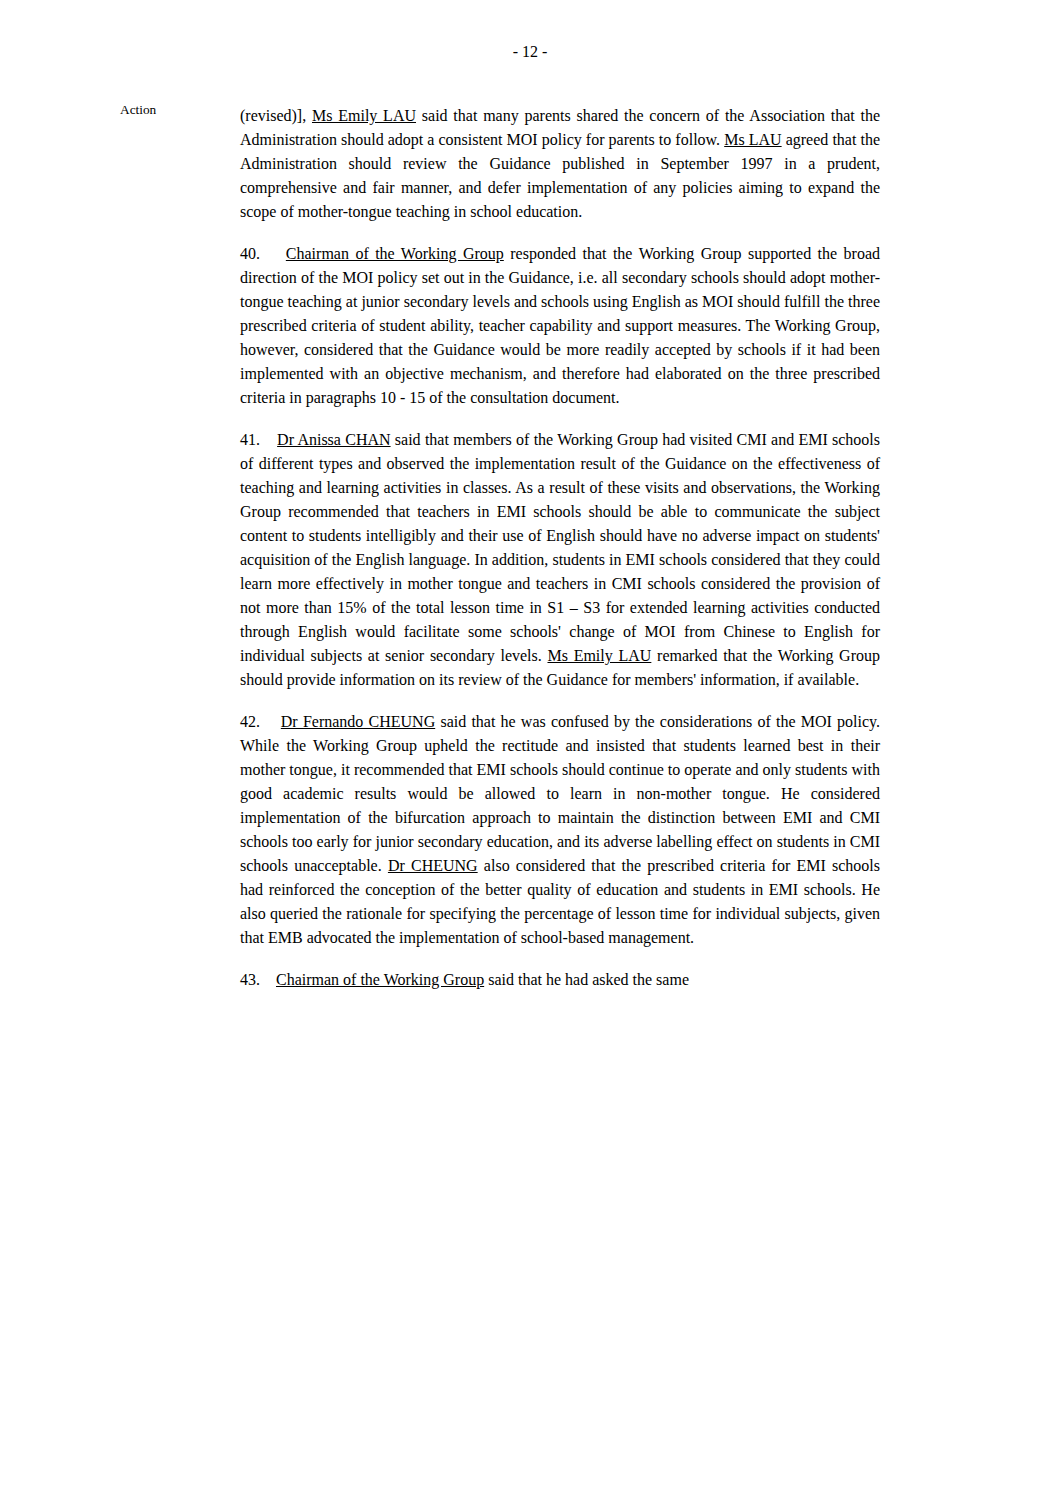- 12 -
Action
(revised)], Ms Emily LAU said that many parents shared the concern of the Association that the Administration should adopt a consistent MOI policy for parents to follow. Ms LAU agreed that the Administration should review the Guidance published in September 1997 in a prudent, comprehensive and fair manner, and defer implementation of any policies aiming to expand the scope of mother-tongue teaching in school education.
40. Chairman of the Working Group responded that the Working Group supported the broad direction of the MOI policy set out in the Guidance, i.e. all secondary schools should adopt mother-tongue teaching at junior secondary levels and schools using English as MOI should fulfill the three prescribed criteria of student ability, teacher capability and support measures. The Working Group, however, considered that the Guidance would be more readily accepted by schools if it had been implemented with an objective mechanism, and therefore had elaborated on the three prescribed criteria in paragraphs 10 - 15 of the consultation document.
41. Dr Anissa CHAN said that members of the Working Group had visited CMI and EMI schools of different types and observed the implementation result of the Guidance on the effectiveness of teaching and learning activities in classes. As a result of these visits and observations, the Working Group recommended that teachers in EMI schools should be able to communicate the subject content to students intelligibly and their use of English should have no adverse impact on students' acquisition of the English language. In addition, students in EMI schools considered that they could learn more effectively in mother tongue and teachers in CMI schools considered the provision of not more than 15% of the total lesson time in S1 – S3 for extended learning activities conducted through English would facilitate some schools' change of MOI from Chinese to English for individual subjects at senior secondary levels. Ms Emily LAU remarked that the Working Group should provide information on its review of the Guidance for members' information, if available.
42. Dr Fernando CHEUNG said that he was confused by the considerations of the MOI policy. While the Working Group upheld the rectitude and insisted that students learned best in their mother tongue, it recommended that EMI schools should continue to operate and only students with good academic results would be allowed to learn in non-mother tongue. He considered implementation of the bifurcation approach to maintain the distinction between EMI and CMI schools too early for junior secondary education, and its adverse labelling effect on students in CMI schools unacceptable. Dr CHEUNG also considered that the prescribed criteria for EMI schools had reinforced the conception of the better quality of education and students in EMI schools. He also queried the rationale for specifying the percentage of lesson time for individual subjects, given that EMB advocated the implementation of school-based management.
43. Chairman of the Working Group said that he had asked the same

Exercise aim: Using the listing above, show every line that includes the string "recommended".

Solved exercise:
41. Dr Anissa CHAN said that members of the Working Group had visited CMI and EMI schools of different types and observed the implementation result of the Guidance on the effectiveness of teaching and learning activities in classes. As a result of these visits and observations, the Working Group recommended that teachers in EMI schools should be able to communicate the subject content to students intelligibly and their use of English should have no adverse impact on students' acquisition of the English language. In addition, students in EMI schools considered that they could learn more effectively in mother tongue and teachers in CMI schools considered the provision of not more than 15% of the total lesson time in S1 – S3 for extended learning activities conducted through English would facilitate some schools' change of MOI from Chinese to English for individual subjects at senior secondary levels. Ms Emily LAU remarked that the Working Group should provide information on its review of the Guidance for members' information, if available.
42. Dr Fernando CHEUNG said that he was confused by the considerations of the MOI policy. While the Working Group upheld the rectitude and insisted that students learned best in their mother tongue, it recommended that EMI schools should continue to operate and only students with good academic results would be allowed to learn in non-mother tongue. He considered implementation of the bifurcation approach to maintain the distinction between EMI and CMI schools too early for junior secondary education, and its adverse labelling effect on students in CMI schools unacceptable. Dr CHEUNG also considered that the prescribed criteria for EMI schools had reinforced the conception of the better quality of education and students in EMI schools. He also queried the rationale for specifying the percentage of lesson time for individual subjects, given that EMB advocated the implementation of school-based management.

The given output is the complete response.